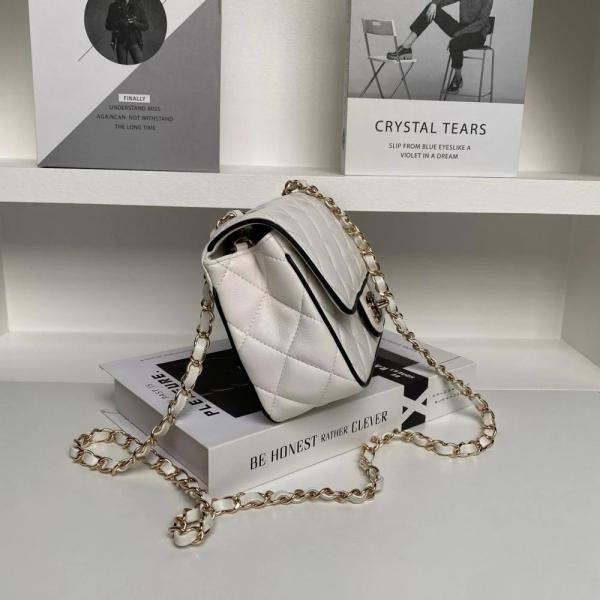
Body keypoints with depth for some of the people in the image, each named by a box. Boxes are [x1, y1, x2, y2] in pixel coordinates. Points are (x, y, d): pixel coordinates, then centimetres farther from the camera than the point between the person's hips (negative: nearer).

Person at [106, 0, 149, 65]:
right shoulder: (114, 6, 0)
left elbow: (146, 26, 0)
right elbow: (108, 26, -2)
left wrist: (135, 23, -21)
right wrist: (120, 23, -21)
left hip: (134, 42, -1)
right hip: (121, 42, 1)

_____

* Problem statement:
Reply with the number of lines in the data that include the string "right" and nothing else.

* Answer to this exercise:
4